Talking about golden memories, Christmas is almost here. It is not too late to make up a batch of plum puddings for our Christmas Dinner. A student of mine, Janice Suter, of English heritage, developed this recipe in my class. I think it is a classic, and so I'm going to share it with you. It's too late to do fruitcakes for this year, so we will do them early in next year, and soak them in rum and brandy, put the cakes in tins, and hide them on the highest shelf for a year. Would you like to send me your favorite fruitcake recipe for our readers to make and store for next year? Never mind if its expensive or a lot of work to make....we know that great fruit cake is never easy. Send them in, along with memories of fruitcakes past you would like to share.

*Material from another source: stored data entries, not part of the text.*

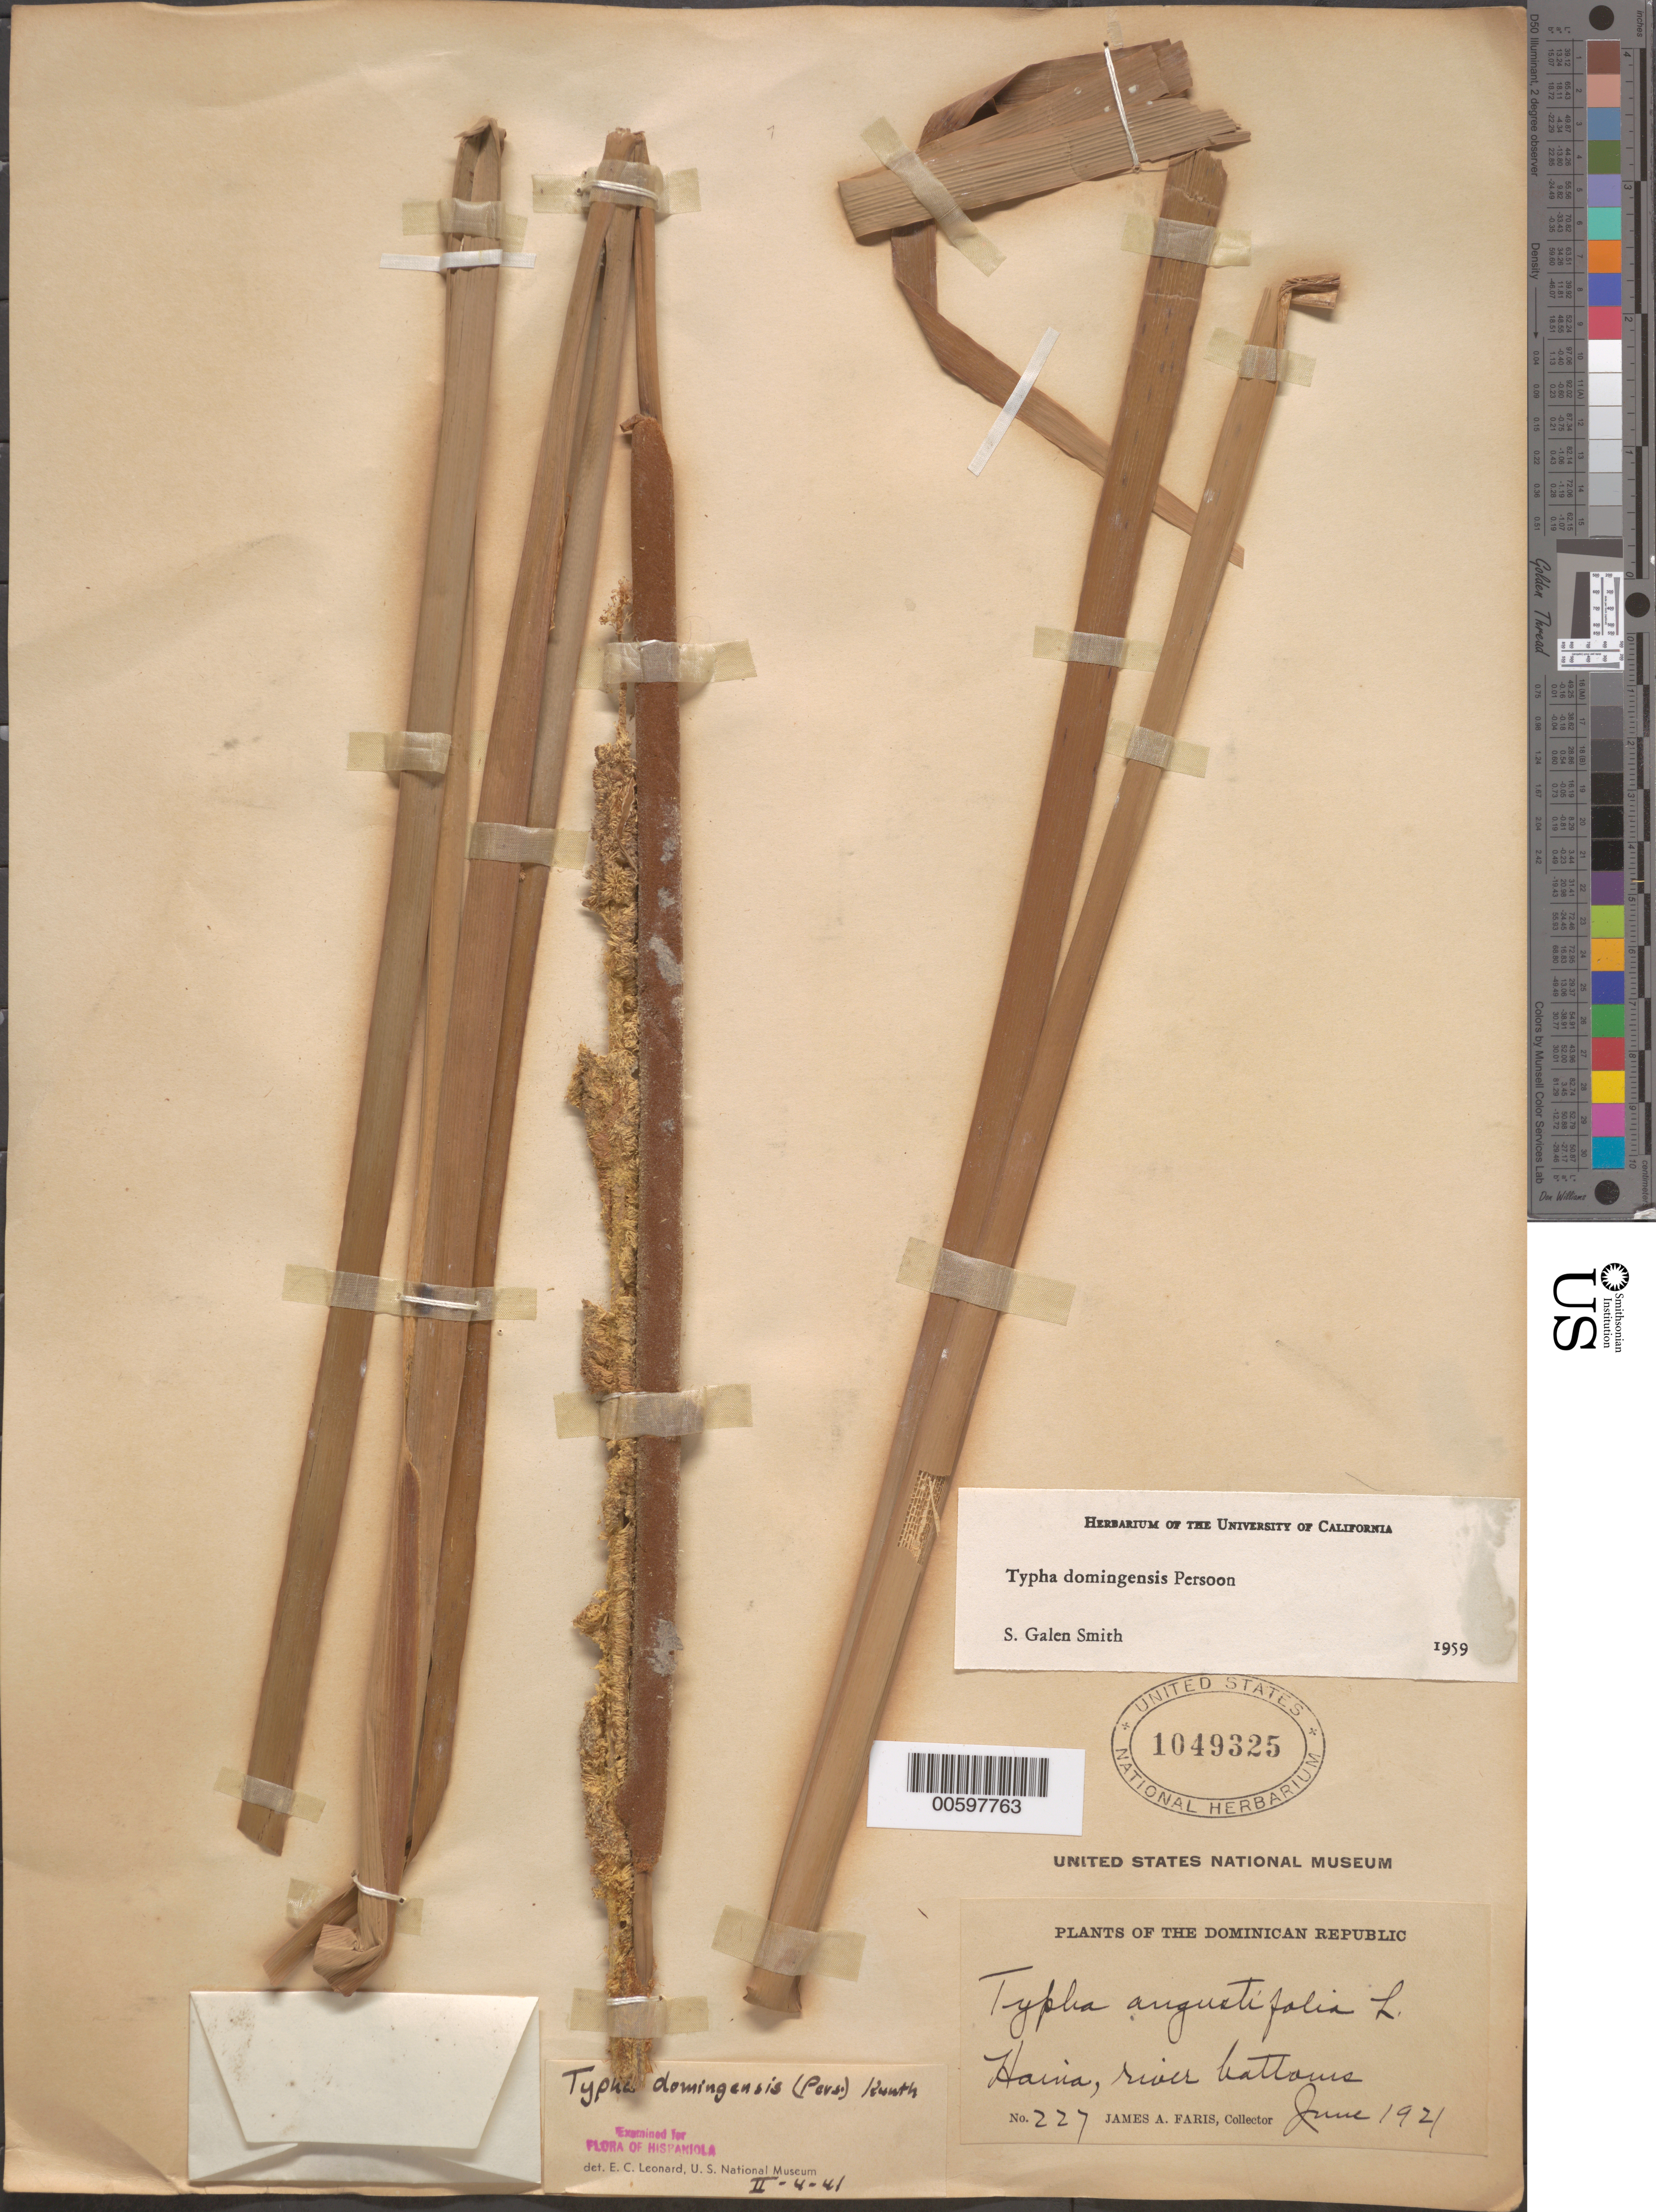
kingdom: Plantae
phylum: Tracheophyta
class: Liliopsida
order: Poales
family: Typhaceae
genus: Typha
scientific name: Typha domingensis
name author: Pers.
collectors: J. Faris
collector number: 227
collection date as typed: Jun 1921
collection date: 1921-06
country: Dominican Republic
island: Hispaniola Island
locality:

The next time I talk about soups, I'll get into the heavy duty stock pot soups, that are really meals.
**Diat, Louis The Gourmet Cook Book pg 27 Gourmet Books, New York 1961
Balanced Seasoning. When I was working, I used to mix 10 lbs of salt, 1 lb of MSG and 12 oz of white pepper in a can and split it into two parts. To one can I would add 8 oz of sugar. Then when I was seasoning, I could use a balanced seasoning all at once. The can with the sugar got used mostly on veg, but I frequently didn't bother to add sugar, and I didn't seem to notice. If that seems a bit much to you, just divide by 10.